§ SOURCE TEXT:
It is not quite the night before Christmas, I am standing in one of the big barn electrical stores and I have in my hand a piece of paper. It’s a list. But, not any list, the handwriting is a little crude and in the very deliberate hand of my youngest daughter it is addressed for the attention of Mr S Claus. I may not be the jolly red fellow, but I have been entrusted to deliver.

As I look down the list, my daughter’s fervent wish is that she is delivered a ‘Wappy Puppy’. Through sketchy knowledge of the world of my daughters and a little eavesdropping I believe it is a game for the Nintendo DS. Hence I find myself staring at a crumpled piece of paper in the Nintendo aisle of this vast electrical emporium.

As a fairly tech savvy chap, who enjoys a gadget and a video game – I think I know my way around an electrical store. Big as this one maybe, I can normally deftly navigate my way around and I scan the game shelves, here we go… W… Wappy…. Nope.

Ok, so it’s just before Christmas and the shelves are a little dishevelled, I excuse myself around an equally confused looking father and zero in on the P for Puppy.. nope… between the boy trying to negotiate his mother up from one game to two… ‘Latest Games’… nope… another quick swerve… ‘Most Popular’… Nada.

Take a step back, deep breath and circle again. Nope.

A text message from my wife confirms I am looking for W.A.P.P.Y puppy (as in dog).

At this point I would like to claim I took the desperate measure (for me anyway) and actually asked someone for direction – but the truth is that a kindly store assistant recognized a man down in the field of retail battle and above the pre-Holiday bedlam asked me if I needed some help.

Sadly, my rescuer also had not heard of the Wappy Puppy game and having attempted the same desperate search I had done moments earlier, came up empty handed. The problem here was that neither of us were 7 year old girls, or had been paying attention to the same commercials and the more I confirmed it was ‘Wappy’ the more ridiculous it sounded.

§ DATA SECTION:
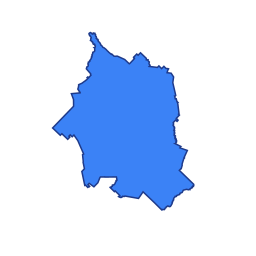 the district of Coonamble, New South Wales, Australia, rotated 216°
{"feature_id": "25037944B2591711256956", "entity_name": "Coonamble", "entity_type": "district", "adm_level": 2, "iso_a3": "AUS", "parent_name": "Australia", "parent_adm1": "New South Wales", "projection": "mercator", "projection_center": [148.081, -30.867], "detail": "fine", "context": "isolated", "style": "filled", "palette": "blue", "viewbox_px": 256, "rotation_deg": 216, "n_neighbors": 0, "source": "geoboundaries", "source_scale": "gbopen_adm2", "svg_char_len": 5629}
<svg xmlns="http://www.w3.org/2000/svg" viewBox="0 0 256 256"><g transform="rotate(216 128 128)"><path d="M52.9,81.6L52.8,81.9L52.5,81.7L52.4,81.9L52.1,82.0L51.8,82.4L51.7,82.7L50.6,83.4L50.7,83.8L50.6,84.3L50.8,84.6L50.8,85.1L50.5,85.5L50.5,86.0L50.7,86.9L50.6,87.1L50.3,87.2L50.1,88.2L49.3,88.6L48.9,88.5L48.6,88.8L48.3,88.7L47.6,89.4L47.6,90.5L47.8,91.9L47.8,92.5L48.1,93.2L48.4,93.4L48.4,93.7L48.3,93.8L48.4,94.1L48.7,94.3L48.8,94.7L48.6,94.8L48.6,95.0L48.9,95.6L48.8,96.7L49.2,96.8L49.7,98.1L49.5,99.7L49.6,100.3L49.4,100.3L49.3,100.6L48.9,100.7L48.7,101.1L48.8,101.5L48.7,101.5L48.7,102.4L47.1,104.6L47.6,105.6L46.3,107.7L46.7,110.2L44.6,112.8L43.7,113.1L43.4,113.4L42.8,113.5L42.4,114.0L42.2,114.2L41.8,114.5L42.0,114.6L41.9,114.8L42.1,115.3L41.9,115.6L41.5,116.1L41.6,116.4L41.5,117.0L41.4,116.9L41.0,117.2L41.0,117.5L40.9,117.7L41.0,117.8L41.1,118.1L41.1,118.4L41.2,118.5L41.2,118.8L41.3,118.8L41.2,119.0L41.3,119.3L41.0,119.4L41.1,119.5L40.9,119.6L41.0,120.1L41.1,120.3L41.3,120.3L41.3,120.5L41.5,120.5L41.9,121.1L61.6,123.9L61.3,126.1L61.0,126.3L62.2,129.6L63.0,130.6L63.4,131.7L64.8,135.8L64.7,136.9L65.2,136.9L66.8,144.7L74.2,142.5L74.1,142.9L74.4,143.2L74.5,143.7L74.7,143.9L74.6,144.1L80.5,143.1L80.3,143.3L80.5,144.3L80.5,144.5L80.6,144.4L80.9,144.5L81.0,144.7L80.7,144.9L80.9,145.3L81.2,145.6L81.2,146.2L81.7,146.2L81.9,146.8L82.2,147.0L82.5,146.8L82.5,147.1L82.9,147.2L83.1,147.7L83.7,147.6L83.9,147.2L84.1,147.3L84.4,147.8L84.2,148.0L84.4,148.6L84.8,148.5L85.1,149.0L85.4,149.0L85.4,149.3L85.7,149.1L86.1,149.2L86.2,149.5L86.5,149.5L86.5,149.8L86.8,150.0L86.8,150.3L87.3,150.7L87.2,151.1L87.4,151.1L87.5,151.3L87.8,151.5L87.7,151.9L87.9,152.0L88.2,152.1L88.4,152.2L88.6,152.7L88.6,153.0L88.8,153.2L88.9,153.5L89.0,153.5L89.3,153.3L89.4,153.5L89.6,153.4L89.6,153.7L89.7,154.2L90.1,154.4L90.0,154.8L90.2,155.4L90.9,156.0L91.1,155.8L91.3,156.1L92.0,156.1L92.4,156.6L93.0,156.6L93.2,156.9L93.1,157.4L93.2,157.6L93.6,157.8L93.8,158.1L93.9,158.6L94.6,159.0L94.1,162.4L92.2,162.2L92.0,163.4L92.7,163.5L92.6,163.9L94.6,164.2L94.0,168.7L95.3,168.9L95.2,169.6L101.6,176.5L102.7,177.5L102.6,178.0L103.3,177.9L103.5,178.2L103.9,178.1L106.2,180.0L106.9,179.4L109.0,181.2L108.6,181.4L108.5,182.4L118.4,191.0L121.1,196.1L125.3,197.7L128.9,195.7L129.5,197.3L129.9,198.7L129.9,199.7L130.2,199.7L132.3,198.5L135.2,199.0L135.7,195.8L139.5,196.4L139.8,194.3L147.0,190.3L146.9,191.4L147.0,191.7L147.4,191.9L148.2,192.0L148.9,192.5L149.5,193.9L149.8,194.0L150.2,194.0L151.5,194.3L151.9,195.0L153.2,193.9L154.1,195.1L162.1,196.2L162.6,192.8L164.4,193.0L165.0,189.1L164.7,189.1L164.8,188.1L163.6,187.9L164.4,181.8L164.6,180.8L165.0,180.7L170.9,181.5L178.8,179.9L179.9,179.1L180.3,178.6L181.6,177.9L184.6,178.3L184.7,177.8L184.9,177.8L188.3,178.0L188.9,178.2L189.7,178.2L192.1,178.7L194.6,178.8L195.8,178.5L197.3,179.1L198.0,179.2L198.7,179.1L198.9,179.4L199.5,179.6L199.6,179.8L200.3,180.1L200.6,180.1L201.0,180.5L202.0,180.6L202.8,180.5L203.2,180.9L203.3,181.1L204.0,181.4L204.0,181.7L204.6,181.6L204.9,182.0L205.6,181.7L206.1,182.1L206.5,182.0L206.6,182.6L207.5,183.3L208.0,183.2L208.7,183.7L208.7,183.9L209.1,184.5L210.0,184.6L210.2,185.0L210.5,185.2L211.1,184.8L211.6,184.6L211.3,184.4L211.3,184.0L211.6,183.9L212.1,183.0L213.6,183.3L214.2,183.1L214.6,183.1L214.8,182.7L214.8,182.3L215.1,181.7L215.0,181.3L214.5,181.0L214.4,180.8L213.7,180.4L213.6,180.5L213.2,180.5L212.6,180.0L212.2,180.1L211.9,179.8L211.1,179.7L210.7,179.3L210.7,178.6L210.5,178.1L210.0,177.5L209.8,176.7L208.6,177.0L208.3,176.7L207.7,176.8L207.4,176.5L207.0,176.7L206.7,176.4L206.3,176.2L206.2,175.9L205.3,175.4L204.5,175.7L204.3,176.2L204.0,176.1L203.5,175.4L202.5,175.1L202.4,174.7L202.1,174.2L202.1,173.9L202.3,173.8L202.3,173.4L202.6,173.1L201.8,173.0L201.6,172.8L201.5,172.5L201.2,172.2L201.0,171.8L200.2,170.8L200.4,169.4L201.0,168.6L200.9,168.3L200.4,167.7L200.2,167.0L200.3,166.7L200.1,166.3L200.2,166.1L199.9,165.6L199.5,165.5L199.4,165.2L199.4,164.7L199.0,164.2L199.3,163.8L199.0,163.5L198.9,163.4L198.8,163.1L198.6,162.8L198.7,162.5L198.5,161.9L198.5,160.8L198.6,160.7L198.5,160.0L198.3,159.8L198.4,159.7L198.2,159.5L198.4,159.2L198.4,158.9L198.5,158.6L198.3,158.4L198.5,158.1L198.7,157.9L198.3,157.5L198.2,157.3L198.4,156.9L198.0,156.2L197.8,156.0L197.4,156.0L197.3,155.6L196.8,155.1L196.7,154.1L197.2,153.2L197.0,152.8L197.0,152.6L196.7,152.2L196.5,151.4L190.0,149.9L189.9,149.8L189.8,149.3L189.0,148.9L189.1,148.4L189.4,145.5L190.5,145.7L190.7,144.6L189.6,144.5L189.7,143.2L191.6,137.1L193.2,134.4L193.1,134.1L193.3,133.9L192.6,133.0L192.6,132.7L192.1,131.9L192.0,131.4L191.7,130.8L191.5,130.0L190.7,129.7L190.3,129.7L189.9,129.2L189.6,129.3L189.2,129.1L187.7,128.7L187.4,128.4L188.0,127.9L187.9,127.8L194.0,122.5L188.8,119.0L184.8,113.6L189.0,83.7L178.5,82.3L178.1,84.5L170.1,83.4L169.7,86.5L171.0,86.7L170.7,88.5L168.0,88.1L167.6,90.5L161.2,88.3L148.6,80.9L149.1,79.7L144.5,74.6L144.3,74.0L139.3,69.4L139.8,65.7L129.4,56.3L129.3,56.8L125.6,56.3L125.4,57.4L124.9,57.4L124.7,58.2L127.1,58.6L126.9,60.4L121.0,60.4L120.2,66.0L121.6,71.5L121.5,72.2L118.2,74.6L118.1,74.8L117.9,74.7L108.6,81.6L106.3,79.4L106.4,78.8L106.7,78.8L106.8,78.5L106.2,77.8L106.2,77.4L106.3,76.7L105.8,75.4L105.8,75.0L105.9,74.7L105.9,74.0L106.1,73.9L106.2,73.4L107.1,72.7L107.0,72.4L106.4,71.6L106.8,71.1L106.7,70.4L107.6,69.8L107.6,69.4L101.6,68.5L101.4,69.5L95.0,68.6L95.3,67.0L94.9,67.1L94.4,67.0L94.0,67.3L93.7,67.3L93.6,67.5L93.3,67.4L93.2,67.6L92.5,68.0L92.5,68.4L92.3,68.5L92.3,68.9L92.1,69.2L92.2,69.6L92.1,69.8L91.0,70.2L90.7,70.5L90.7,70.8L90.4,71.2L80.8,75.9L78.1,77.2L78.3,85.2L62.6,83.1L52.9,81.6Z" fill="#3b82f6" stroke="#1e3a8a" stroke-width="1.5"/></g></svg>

§ CHALLENGE: Resume the Christmas shopping account about the Wappy Puppy game, starting right after its final sentence. The listing is not needed for the task.

§ RIGHT ANSWER:
So I reached into my pocket for my smart phone.

I Googled this mythical Wappy Puppy beast.

I saw a picture of my prey.

And a moment of clarity appeared on the face of my hunting cohort, now locked into this mission.

It’s not a game. Well it is. But it comes with a robot puppy and because of its size it’s not where we were looking in the uniform racks of DS games.

Our thrashing around in this sea of shopping chaos was over, we went straight to the little critters, the last two in the store (I have two daughters) and Christmas was saved.

Why did I share this heart warming message of holiday retail and fatherly ineptitude?

Well the true hero of this piece is my smart phone and the content it gave me access to.

Mobile plays an increasingly critical role in our retail experience. In this case seeing a picture of the product and being reassured that the store sold them, clinched a little bit of revenue for this business.

I could have shared a number of personal stories where this has been true, where a quick look on my phone has confirmed an in-store sale. One day it was an exact laptop specification when my father was ready to make a purchase and just last week it was my sister-in-law buying a new camera lens.

What do you do?

Talk to a bored looking teenage store assistant, who’s inexperience will probably mean the response to your question will be a blank look, or a vague “I think so, I’ll.. umm ask..”

Or do you reach into your pocket for that shiny portal into a world of information and others experiences of exactly this product?

When we are making big decisions, we research, we Google. There is nothing new in that, data from Google notes that 71 percent of smartphone users use their mobile phones to search for more information on a product seen on TV or in magazines and newspapers.

But with mobile – we can all do it in-store at the point of sale.

Therefore, how a business or a product represents itself on-line on mobile devices is now a business imperative, how a business offers this information and how they use tools that recognize location (that you are in-store) is going to change the way we shop.

It certainly changed my daughters Christmas.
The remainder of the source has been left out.